ASML’s setup is less about one quarter and more about a multi-quarter re-rating in lithography intensity. The more important takeaway is that capacity adds at customers are now translating into faster tool pull-through, which should tighten the loop between AI capex, leading-edge node ramps, and ASML’s revenue recognition through 2026-27. That makes the company a direct beneficiary of the AI buildout, but also a leverage point on any change in fab spending because its backlog-to-delivery conversion is becoming the key variable, not end-demand chatter. The second-order winner is the EUV ecosystem: source, optics, metrology, and high-end components should see improved utilization as ASML pushes output higher.
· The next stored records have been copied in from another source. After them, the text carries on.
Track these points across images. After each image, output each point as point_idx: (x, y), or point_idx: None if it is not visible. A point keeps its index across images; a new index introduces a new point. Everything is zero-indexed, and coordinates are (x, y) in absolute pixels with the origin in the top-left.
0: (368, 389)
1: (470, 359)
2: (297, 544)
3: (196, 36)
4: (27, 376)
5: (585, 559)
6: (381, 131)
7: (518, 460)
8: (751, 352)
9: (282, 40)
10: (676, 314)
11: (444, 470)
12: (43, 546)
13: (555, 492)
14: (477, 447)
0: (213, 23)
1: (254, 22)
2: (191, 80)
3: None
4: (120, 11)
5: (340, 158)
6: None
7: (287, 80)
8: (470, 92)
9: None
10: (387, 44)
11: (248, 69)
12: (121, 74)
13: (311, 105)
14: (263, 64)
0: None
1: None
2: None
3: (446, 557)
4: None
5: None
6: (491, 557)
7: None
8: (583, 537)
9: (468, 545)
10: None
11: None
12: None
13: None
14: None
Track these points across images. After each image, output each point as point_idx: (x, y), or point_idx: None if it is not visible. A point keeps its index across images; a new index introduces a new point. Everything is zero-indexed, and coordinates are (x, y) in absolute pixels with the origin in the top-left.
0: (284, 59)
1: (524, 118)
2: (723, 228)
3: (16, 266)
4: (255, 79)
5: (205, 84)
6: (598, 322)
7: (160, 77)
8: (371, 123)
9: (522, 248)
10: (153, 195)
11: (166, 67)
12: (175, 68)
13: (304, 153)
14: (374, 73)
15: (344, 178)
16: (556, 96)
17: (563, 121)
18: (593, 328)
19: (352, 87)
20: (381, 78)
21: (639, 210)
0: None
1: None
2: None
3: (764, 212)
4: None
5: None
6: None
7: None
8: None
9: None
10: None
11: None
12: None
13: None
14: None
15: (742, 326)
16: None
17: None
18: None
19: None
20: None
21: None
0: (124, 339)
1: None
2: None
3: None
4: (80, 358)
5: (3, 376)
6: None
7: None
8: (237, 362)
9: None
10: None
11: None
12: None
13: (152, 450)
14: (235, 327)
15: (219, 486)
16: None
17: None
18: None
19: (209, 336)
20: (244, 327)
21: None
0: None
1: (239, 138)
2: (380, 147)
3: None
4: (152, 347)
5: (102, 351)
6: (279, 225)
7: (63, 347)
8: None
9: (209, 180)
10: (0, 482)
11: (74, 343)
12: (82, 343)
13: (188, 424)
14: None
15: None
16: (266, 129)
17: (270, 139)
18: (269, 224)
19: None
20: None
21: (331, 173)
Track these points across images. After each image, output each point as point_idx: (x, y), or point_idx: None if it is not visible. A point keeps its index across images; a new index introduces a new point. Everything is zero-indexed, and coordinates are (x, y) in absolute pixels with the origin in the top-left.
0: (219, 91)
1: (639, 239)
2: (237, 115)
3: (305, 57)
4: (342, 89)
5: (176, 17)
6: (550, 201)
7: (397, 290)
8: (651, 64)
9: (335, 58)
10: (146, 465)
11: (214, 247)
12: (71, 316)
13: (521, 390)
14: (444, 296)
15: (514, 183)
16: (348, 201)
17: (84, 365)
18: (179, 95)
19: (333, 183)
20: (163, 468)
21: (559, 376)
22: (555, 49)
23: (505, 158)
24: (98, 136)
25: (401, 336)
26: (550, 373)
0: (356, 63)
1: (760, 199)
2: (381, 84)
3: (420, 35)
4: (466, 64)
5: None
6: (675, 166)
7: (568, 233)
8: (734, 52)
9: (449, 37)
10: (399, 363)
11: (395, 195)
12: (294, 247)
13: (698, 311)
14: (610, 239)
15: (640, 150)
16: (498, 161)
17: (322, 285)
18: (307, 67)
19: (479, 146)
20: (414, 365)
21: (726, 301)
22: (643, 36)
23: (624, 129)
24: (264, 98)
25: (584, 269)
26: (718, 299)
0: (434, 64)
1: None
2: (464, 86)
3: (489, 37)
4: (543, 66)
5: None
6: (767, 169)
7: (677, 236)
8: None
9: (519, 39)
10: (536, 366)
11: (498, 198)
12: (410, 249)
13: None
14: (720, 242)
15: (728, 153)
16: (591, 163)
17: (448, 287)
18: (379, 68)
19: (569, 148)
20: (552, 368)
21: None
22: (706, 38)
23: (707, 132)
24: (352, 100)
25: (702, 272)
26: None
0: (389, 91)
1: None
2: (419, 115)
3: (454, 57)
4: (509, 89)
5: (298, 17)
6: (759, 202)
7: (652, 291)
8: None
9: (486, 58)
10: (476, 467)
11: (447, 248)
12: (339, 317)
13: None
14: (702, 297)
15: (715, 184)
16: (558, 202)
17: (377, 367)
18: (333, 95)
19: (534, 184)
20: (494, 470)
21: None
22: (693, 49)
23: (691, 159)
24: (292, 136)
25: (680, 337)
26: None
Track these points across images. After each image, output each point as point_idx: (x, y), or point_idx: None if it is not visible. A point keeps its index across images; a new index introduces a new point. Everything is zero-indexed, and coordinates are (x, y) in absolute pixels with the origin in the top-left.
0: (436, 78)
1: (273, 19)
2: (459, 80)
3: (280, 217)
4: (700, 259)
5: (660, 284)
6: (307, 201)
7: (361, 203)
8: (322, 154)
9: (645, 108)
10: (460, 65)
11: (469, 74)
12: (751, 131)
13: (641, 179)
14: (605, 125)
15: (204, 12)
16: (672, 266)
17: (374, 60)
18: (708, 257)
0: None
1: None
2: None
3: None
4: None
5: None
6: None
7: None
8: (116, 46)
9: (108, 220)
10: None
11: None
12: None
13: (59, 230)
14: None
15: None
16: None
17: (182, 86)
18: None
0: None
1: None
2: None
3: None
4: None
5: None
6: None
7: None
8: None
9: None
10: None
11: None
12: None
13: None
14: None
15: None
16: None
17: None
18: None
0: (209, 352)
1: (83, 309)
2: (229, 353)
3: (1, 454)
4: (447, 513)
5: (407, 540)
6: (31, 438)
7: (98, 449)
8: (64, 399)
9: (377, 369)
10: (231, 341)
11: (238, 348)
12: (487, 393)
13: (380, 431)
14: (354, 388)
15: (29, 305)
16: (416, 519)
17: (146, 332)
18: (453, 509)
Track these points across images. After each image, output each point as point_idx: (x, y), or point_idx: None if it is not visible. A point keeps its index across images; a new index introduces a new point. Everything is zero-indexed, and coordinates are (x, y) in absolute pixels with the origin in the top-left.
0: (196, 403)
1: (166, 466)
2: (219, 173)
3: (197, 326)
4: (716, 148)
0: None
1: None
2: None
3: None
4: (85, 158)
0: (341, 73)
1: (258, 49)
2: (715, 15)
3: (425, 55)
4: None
Conversely, foundries and memory makers may face higher near-term capex intensity and slower free-cash-flow conversion as they race to secure nodes and tools; that pressure is most acute for players with weaker balance sheets or less pricing power. If export controls tighten, the biggest risk is not headline revenue loss this quarter but a mix shift toward lower-margin installed base and service work that can cap incremental earnings leverage. Consensus likely underestimates how much of the upside is already being pulled forward by 2027 supply commitments. The stock may look expensive on near-term valuation screens, but the real bear case needs a credible argument that capacity expansion, productivity gains, and High-NA adoption all decelerate together — a high bar unless macro or regulation deteriorates materially. Near term, the move can persist for weeks if management commentary keeps validating order visibility; the reversal risk is over 3-9 months if AI capex moderates or if export decisions constrain shipments into China-linked demand pockets.